Early Prenatal Alcohol Exposure and the Hippocampus

Early Maternal Alcohol Consumption Alters Hippocampal DNA Methylation, Gene Expression and Volume in a Mouse Model” comes from the lab of Dr. Nina Kaminen-Ahola at the University of Helsinki in Finland. For those of you not caught in the niche of FASD epigenomics, while working with Dr. Emma Whitelaw and Dr. Suyinn Chong, she brought forth the first and founding wave of evidence that FASD is an epigenetic disease. My favourite of the papers is from the Agouti FASD mouse model, which paved the way for our understanding of Gene x Environment interaction by offering a model of the non-genetic inheritance of a trait being altered by the environment.

Now in her latest and as a PI, they continue on with their next model: ‘wild-type’ C57BL/6J mice., which is quite similar to our (Singh Lab’s) earlier model of the long-term effects of moderate prenatal alcohol exposure. The main difference is that this models timing is restricted to only the earlier stages of pregnancy and produces some powerful evidence for “no safe time, no safe amount”. They top it off with focusing in on the hippocampus, showing some interesting ethanol induced volume changes via MRI.

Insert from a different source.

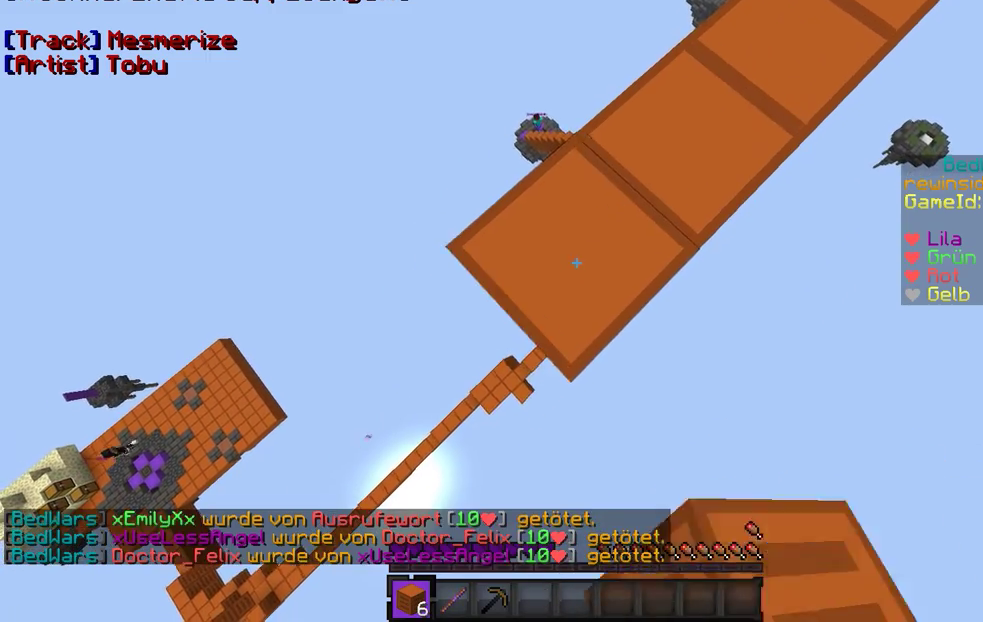
{"keys": [], "mouse": [], "events": [[233, "s", "up"], [267, "a", "up"], [267, "mouse_right", "down"], [367, "mouse_right", "up"]]}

At the molecular level, they scanned the transcriptome using expression arrays and then followed up with qPCR confirmations and bisulfite sequencing of the candidate genes across a number of tissues. It’s interesting to see them so focused on a transriptomic approach that lead to their focus on rather different candidates. We’ve always found the epigenomic approach most informative in deciphering the transcriptional mess. However, that might also explain their choice of further investigation into histone variants and is also worth noting that buried in the supplementary (array database) of our epigenomic paper is altered methylation in the histone clusters.

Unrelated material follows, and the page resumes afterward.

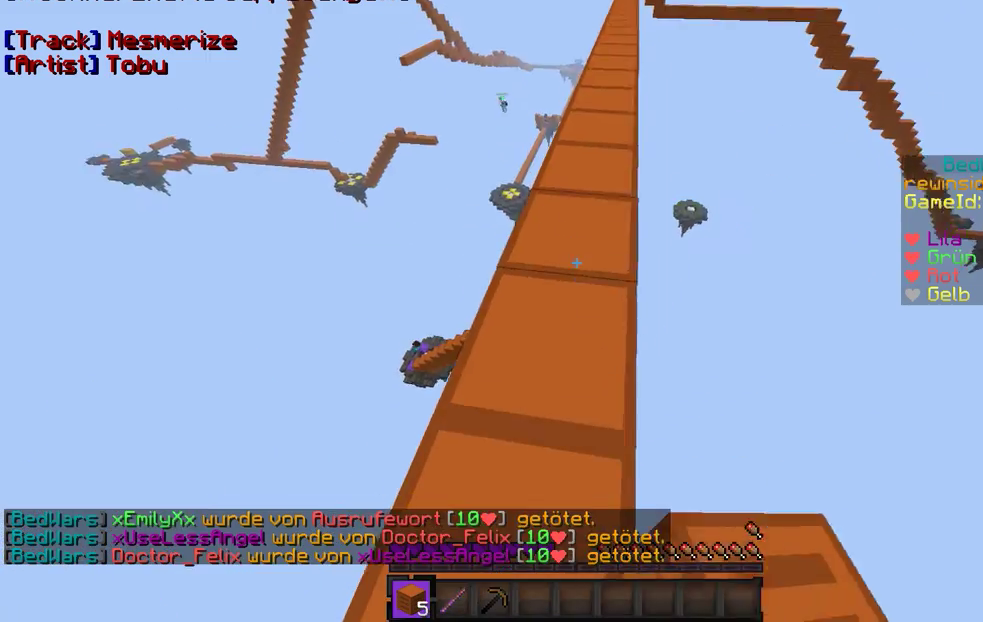
{"keys": ["w"], "mouse": [], "events": [[33, "w", "down"]]}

Also of personal interest, was the confirmation of the genes very closely related to what we found in our transcriptomic approach of whole brain, which was interesting to see so faithfully replicated from a shorter exposure window and in a single brain region. The references and comparison to our past work is an honour, as their work has been so fundamental to ours. It’s great to see the science come full circle. And speaking of that, it has a nice press release as well, which drew my attention to their human epiFASD project.